- Location of Lake Ketchum, Washington
- Coordinates: 48°17′5″N 122°20′33″W﻿ / ﻿48.28472°N 122.34250°W
- Country: United States
- State: Washington
- County: Snohomish

Area
- • Total: 3.1 sq mi (8.1 km^{2})
- • Land: 3.1 sq mi (8.1 km^{2})
- • Water: 0.039 sq mi (0.1 km^{2})
- Elevation: 230 ft (70 m)

Population (2020)
- • Total: 1,268
- • Density: 410/sq mi (160/km^{2})
- Time zone: UTC-8 (Pacific (PST))
- • Summer (DST): UTC-7 (PDT)
- ZIP code: 98292
- Area code: 360
- FIPS code: 53-37415
- GNIS feature ID: 1852945

= Lake Ketchum, Washington =

Lake Ketchum is a census-designated place (CDP) in Snohomish County, Washington, United States. The population was 1,268 at the 2020 census, up from 930 at the 2010 census.

==Geography==
Lake Ketchum is located at (48.284778, -122.342511).

According to the United States Census Bureau, the CDP has a total area of 3.1 mi2, of which, 3.1 mi2 of it is land and 0.04 mi2 of it (0.96%) is water.

==Demographics==

Lake Ketchum first appeared as a census designated place in the 2000 U.S. census.

Historical population
| Census | Pop. | Note | %± |
| 2000 | 1,173 |  | — |
| 2010 | 930 |  | −20.7% |
| 2020 | 1,268 |  | 36.3% |
U.S. Decennial Census 1970 1980 1990 2000 2010

===Racial and ethnic composition===

Lake Ketchum CDP, Washington – Racial and ethnic composition Note: the US Census treats Hispanic/Latino as an ethnic category. This table excludes Latinos from the racial categories and assigns them to a separate category. Hispanics/Latinos may be of any race.
════════════════════
Retype, word for word, the section of the Lake Ketchum text that begins with the words "Lake Ketchum CDP, Washington" and ends with "of any race.".

- Data under study -
════════════════════
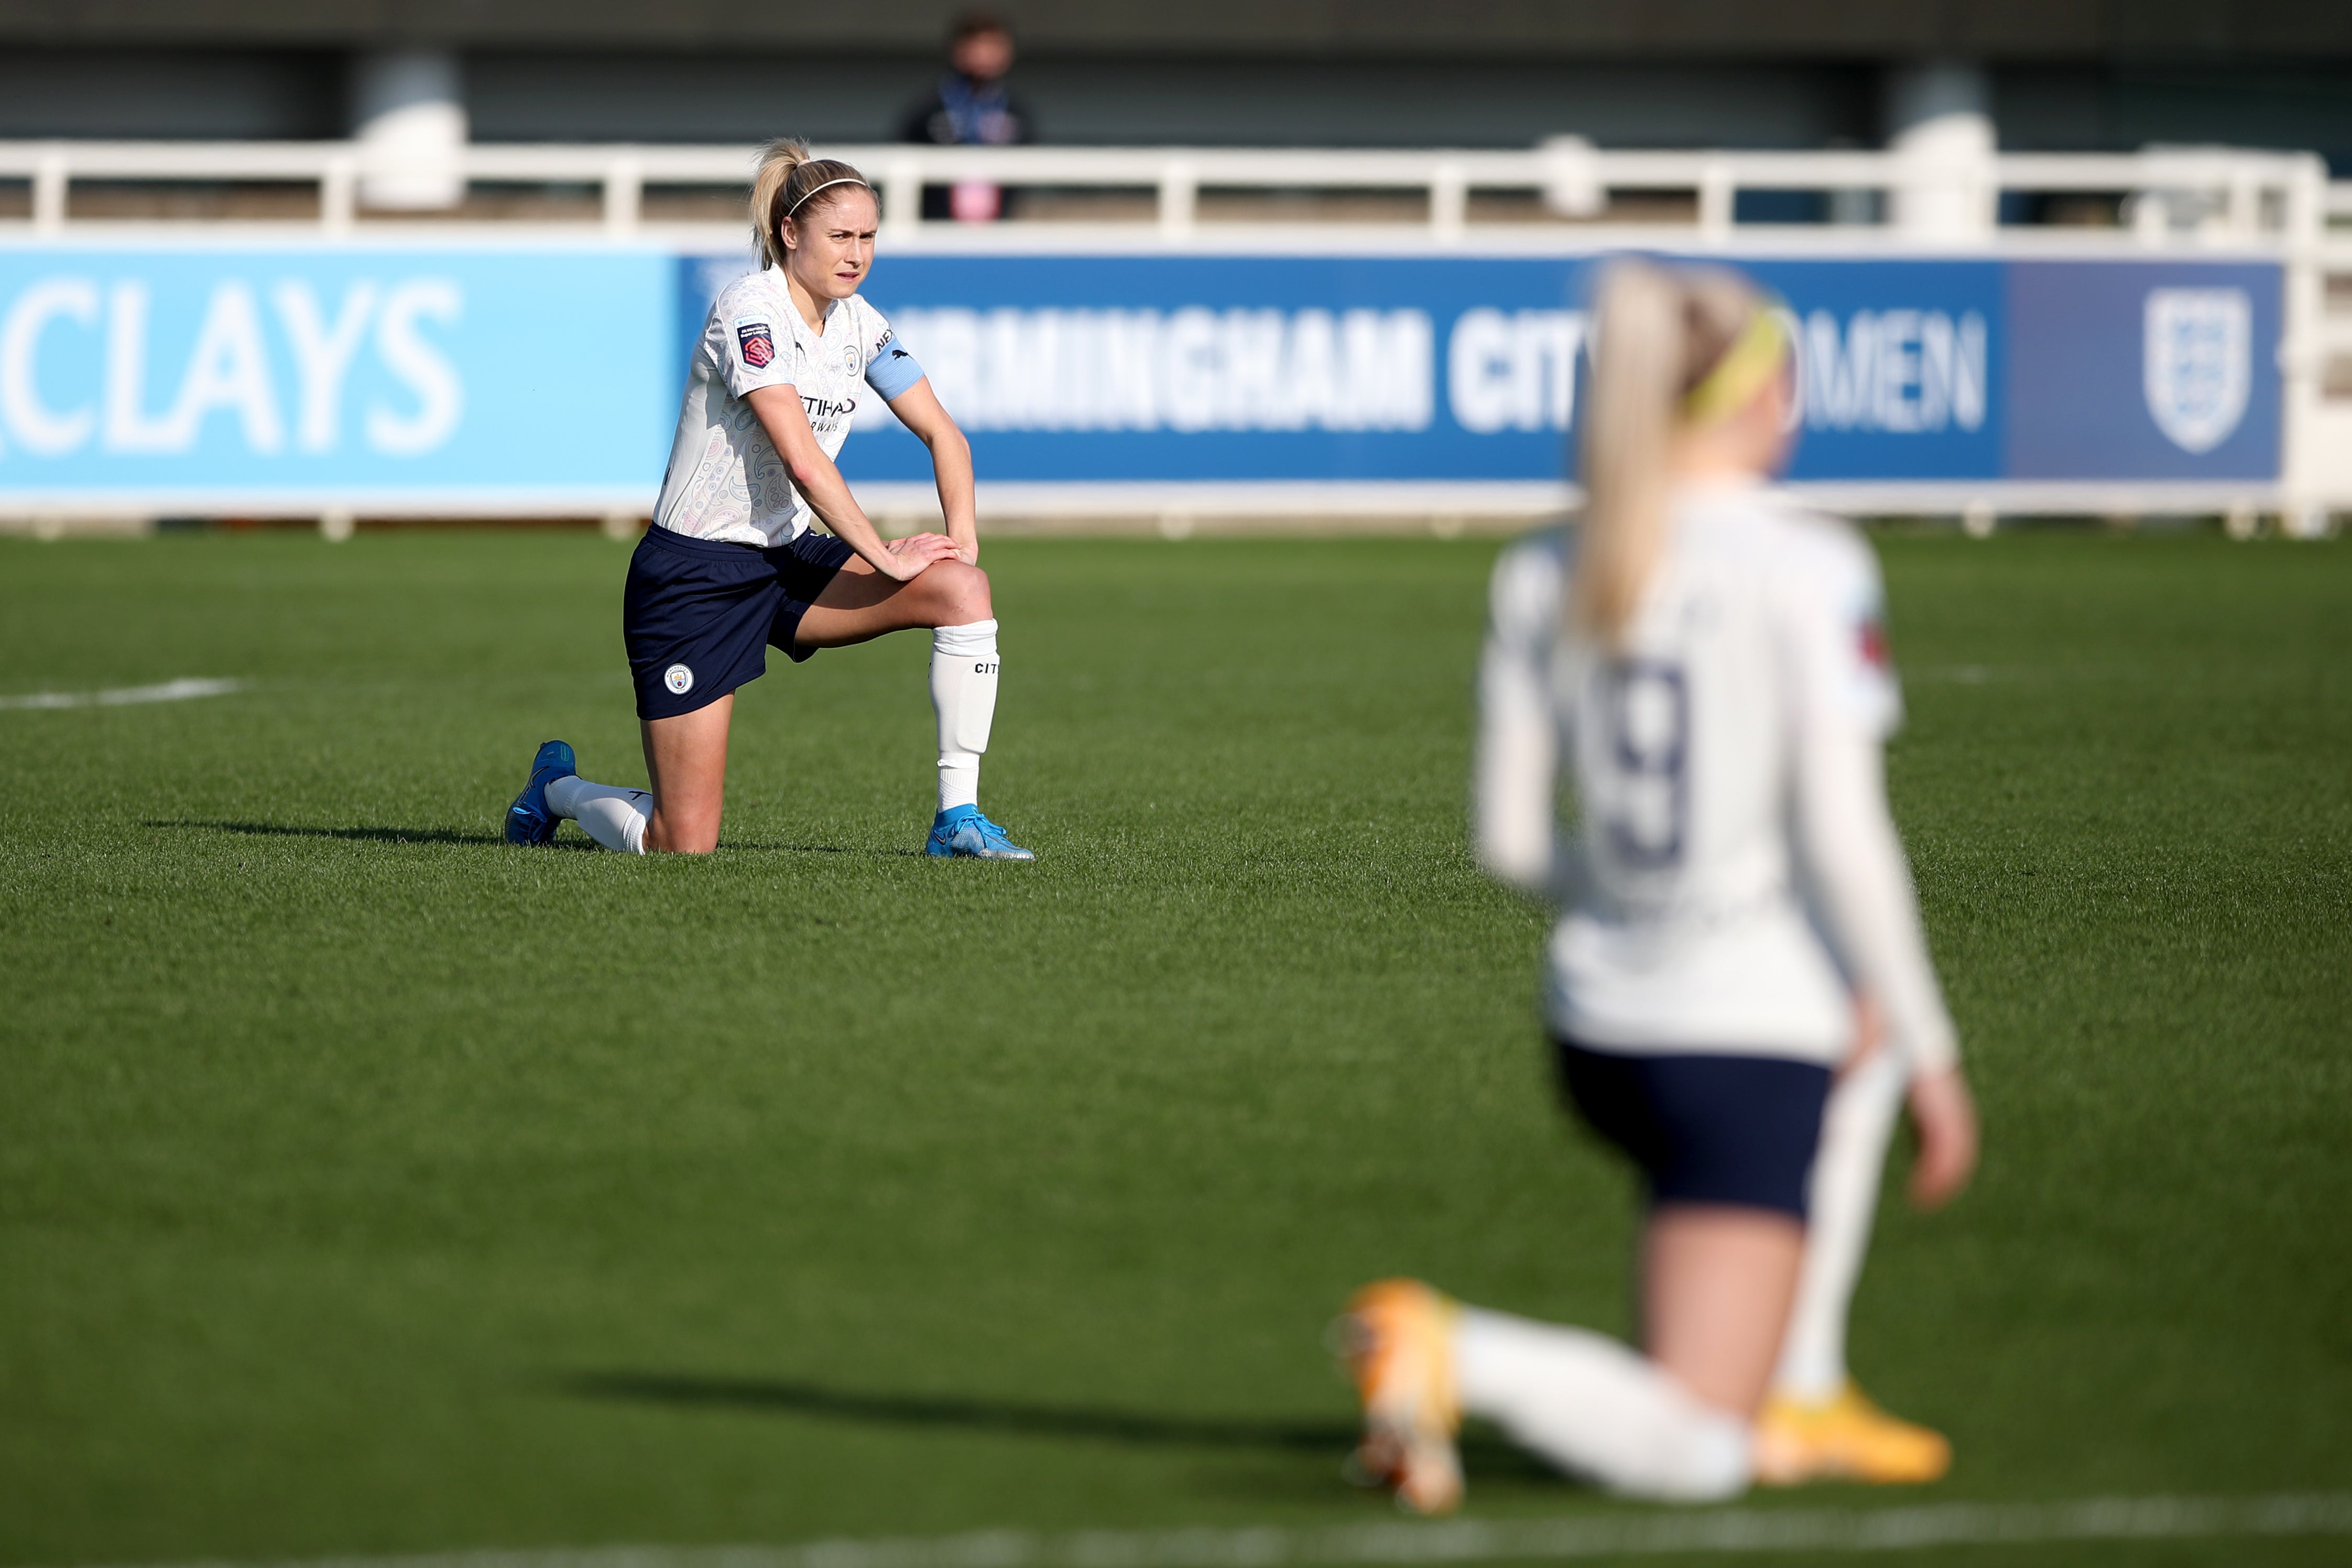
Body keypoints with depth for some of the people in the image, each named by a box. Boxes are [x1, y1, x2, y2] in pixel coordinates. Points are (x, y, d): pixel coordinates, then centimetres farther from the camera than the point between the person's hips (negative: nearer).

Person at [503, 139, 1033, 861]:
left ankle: (958, 817, -11)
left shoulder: (856, 321, 5)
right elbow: (800, 456, -25)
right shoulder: (748, 308, -18)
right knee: (684, 845, -9)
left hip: (790, 559, 7)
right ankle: (557, 786, 25)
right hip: (692, 577, -7)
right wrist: (884, 554, -23)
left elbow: (942, 433, 8)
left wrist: (961, 538, -9)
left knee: (963, 590, -18)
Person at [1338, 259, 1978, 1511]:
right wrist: (1930, 1055, -7)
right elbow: (1842, 839, -15)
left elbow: (1508, 839, 6)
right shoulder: (1806, 568, -12)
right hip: (1749, 1036, -7)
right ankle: (1453, 1355, -29)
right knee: (1690, 1453, -3)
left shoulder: (1541, 577, 4)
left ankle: (1791, 1395, 26)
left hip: (1595, 1030, 7)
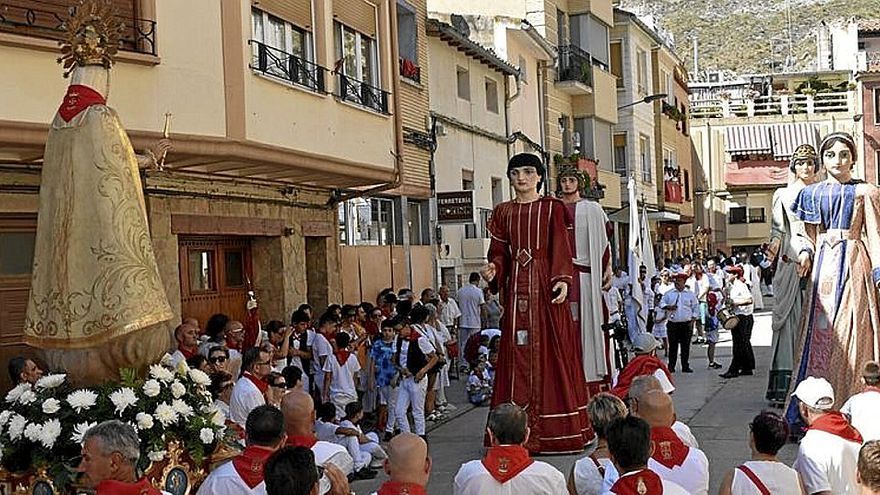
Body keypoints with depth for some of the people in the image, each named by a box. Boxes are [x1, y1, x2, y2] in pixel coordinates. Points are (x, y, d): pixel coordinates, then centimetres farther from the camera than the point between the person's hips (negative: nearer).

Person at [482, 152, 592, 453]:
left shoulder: (552, 208, 5)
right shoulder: (503, 212, 15)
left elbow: (560, 248, -4)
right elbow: (499, 252, 11)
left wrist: (562, 279, -19)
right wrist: (493, 269, -11)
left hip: (546, 286, -3)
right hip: (516, 288, 3)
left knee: (551, 351, -4)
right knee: (518, 354, 1)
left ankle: (554, 431, 2)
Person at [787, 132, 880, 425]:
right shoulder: (813, 193, 14)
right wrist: (805, 254, -3)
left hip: (853, 264, -3)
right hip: (823, 265, 3)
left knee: (850, 332, -7)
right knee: (820, 332, 0)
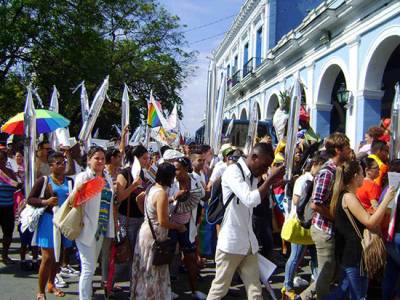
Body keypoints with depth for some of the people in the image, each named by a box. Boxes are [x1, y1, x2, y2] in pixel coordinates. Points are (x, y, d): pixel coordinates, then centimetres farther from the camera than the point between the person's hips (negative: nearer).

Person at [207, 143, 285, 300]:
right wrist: (270, 179, -19)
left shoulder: (253, 176, 12)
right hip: (230, 242, -7)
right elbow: (250, 199, -26)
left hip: (249, 243, 7)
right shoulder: (233, 171, -14)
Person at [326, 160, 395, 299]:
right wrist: (386, 199, -19)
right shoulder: (349, 197, -19)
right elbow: (370, 222, -23)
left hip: (347, 253, 10)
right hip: (354, 255, -10)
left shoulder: (343, 195, 12)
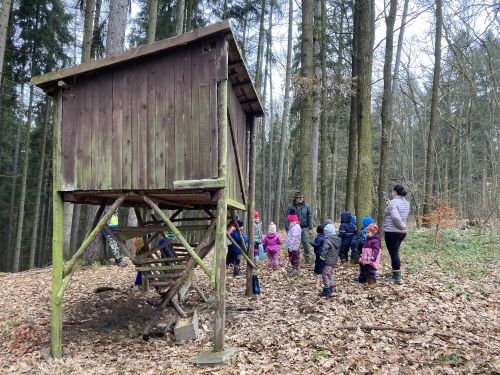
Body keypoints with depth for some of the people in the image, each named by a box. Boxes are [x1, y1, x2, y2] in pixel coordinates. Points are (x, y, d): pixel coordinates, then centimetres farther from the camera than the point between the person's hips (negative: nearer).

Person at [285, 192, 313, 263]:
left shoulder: (306, 206, 2)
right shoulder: (291, 207, -3)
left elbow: (310, 217, 5)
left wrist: (310, 228, 1)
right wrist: (287, 229, -3)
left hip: (305, 228, 1)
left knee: (306, 244, 0)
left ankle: (308, 259, 15)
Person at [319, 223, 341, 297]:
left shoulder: (327, 240, -22)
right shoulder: (338, 239, 5)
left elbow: (324, 250, -25)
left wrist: (322, 257, -11)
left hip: (328, 261, -9)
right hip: (334, 260, 9)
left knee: (325, 275, -1)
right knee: (330, 274, 20)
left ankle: (326, 290, 2)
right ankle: (330, 288, 29)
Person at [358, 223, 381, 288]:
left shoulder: (375, 241, -17)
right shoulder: (368, 239, 15)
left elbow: (376, 250, -27)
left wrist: (373, 256, -37)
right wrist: (362, 255, 31)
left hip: (371, 261, -10)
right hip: (365, 260, 10)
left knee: (371, 271, -7)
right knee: (363, 270, 21)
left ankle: (372, 282, 2)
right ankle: (362, 279, 36)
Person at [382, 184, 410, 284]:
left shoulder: (393, 202, -17)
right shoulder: (406, 203, 9)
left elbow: (396, 217, -28)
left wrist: (402, 226, -13)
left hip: (392, 232, -9)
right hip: (402, 232, 9)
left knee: (394, 254, -2)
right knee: (395, 253, 19)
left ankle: (397, 278, 2)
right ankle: (396, 275, 26)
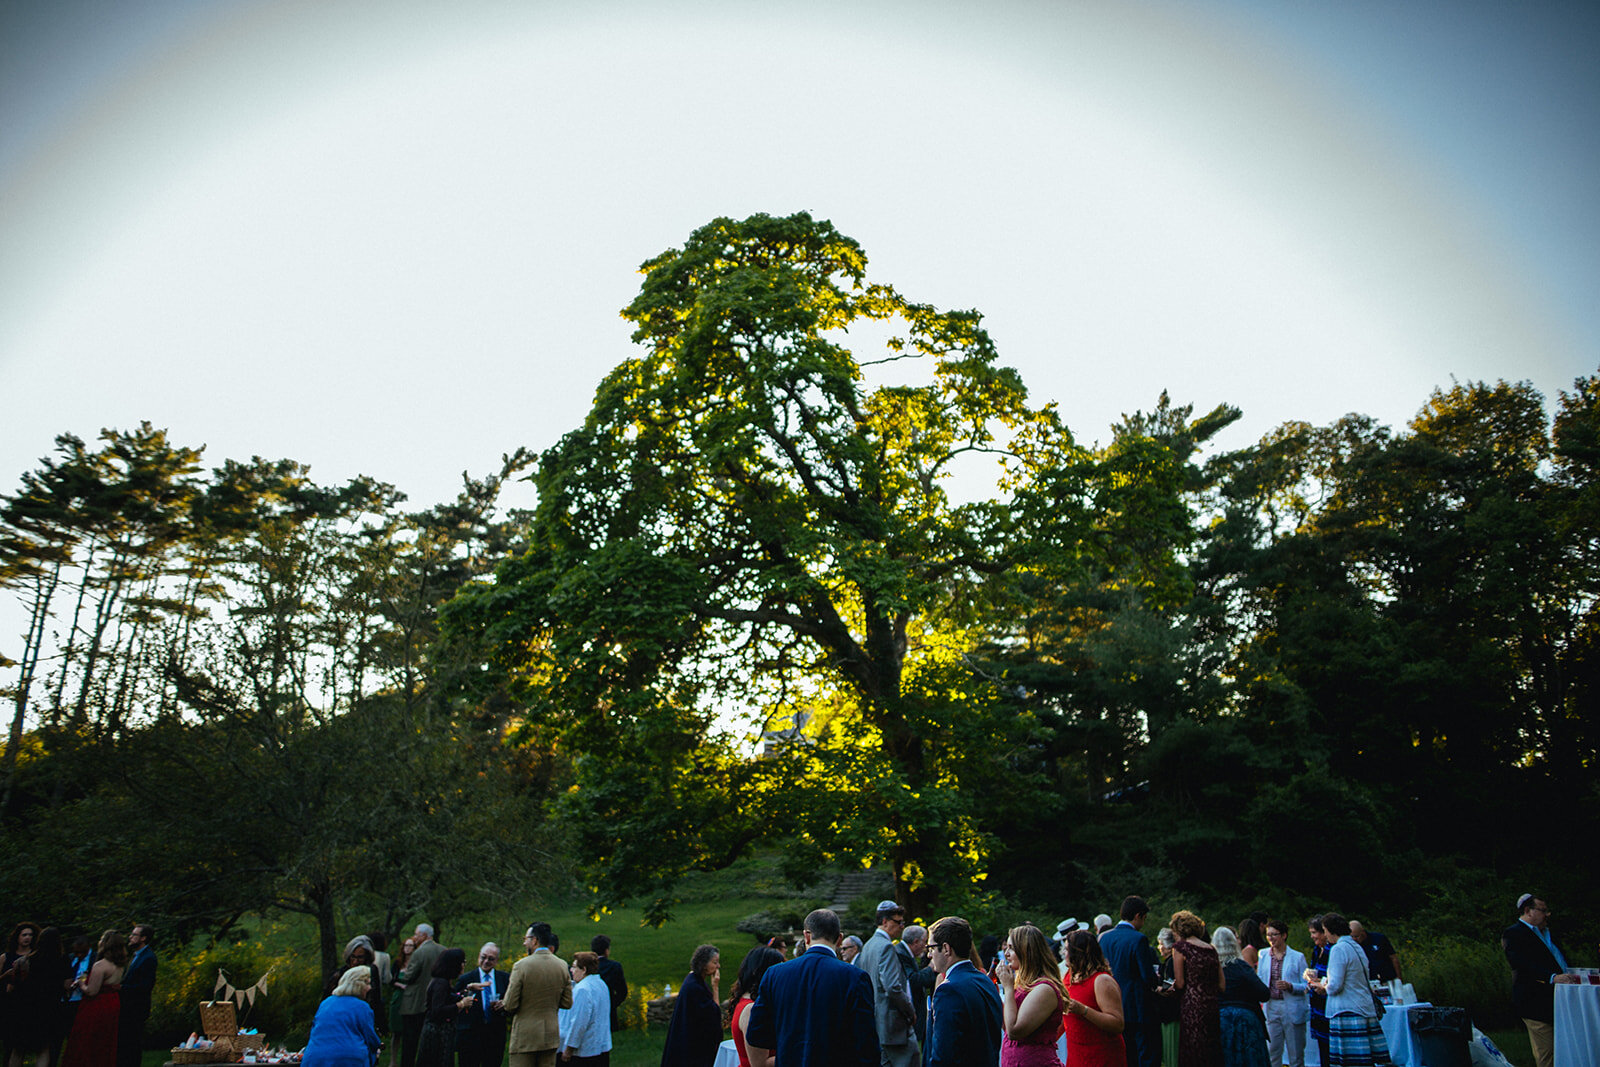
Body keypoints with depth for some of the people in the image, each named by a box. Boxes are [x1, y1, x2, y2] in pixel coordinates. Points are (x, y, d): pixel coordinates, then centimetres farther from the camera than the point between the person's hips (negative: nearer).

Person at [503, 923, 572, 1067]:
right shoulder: (562, 966, 1)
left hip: (525, 1036, -5)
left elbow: (510, 1005, -11)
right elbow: (567, 1003, 6)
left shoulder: (521, 966, -14)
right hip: (551, 1034, 5)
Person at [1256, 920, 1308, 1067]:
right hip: (1271, 1008, 3)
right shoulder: (1263, 956, 9)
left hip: (1292, 1010, -3)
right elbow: (1260, 982, 12)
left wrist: (1289, 986, -20)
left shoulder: (1298, 957, -1)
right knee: (1273, 1054, 7)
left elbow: (1306, 986, -4)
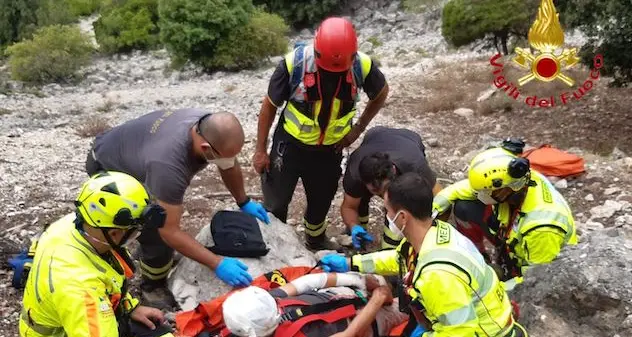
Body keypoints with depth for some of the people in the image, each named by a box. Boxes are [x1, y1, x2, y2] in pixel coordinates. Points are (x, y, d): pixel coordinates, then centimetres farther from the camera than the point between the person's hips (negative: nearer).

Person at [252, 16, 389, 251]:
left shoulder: (362, 65, -21)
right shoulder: (294, 63, -27)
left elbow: (381, 94, 3)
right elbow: (270, 106, -11)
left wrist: (358, 128, 0)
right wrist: (261, 150, -6)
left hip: (330, 148, 3)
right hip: (290, 144, -2)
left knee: (322, 200, 21)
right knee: (275, 203, 5)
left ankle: (316, 240, 49)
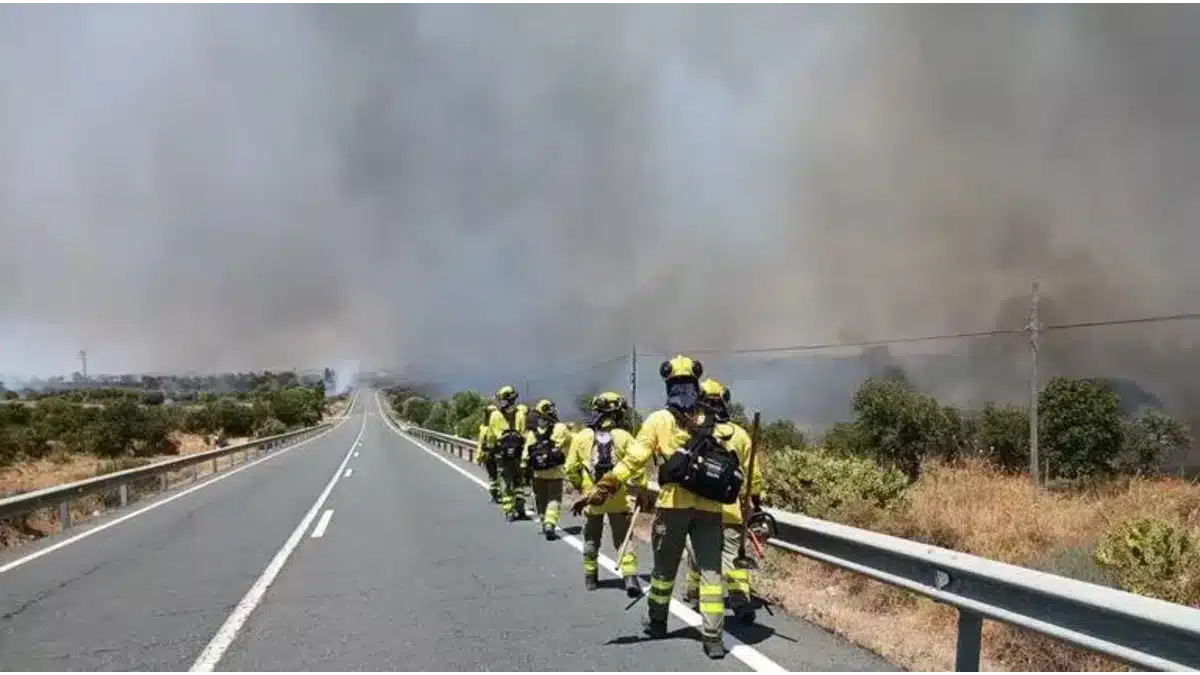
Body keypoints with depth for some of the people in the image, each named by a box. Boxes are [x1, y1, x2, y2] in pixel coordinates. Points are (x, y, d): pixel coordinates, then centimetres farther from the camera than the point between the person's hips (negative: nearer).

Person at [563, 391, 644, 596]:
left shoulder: (581, 437, -4)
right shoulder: (624, 437, -9)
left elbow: (570, 469, -1)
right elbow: (637, 467, -11)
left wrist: (579, 485, 17)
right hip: (619, 498, -1)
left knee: (591, 540, 19)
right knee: (624, 540, 8)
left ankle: (590, 578, 27)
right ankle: (630, 578, -4)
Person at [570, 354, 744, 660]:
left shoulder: (658, 420, -2)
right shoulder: (712, 423, 7)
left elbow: (633, 460, -9)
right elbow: (731, 466, 8)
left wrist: (601, 489, -9)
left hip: (673, 505, -1)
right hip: (709, 507, 2)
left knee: (665, 568, 17)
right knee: (711, 571, 4)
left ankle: (657, 622, 34)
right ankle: (713, 637, 0)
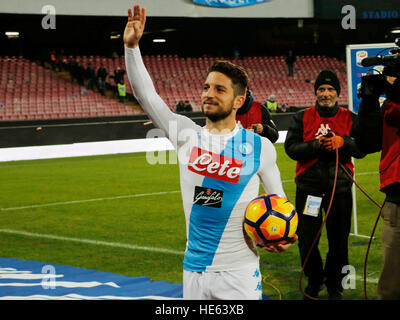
════════════════════
- Task solution -
Lake Ketchum CDP, Washington – Racial and ethnic composition Note: the US Census treats Hispanic/Latino as an ethnic category. This table excludes Latinos from the racial categories and assigns them to a separate category. Hispanics/Latinos may be of any race.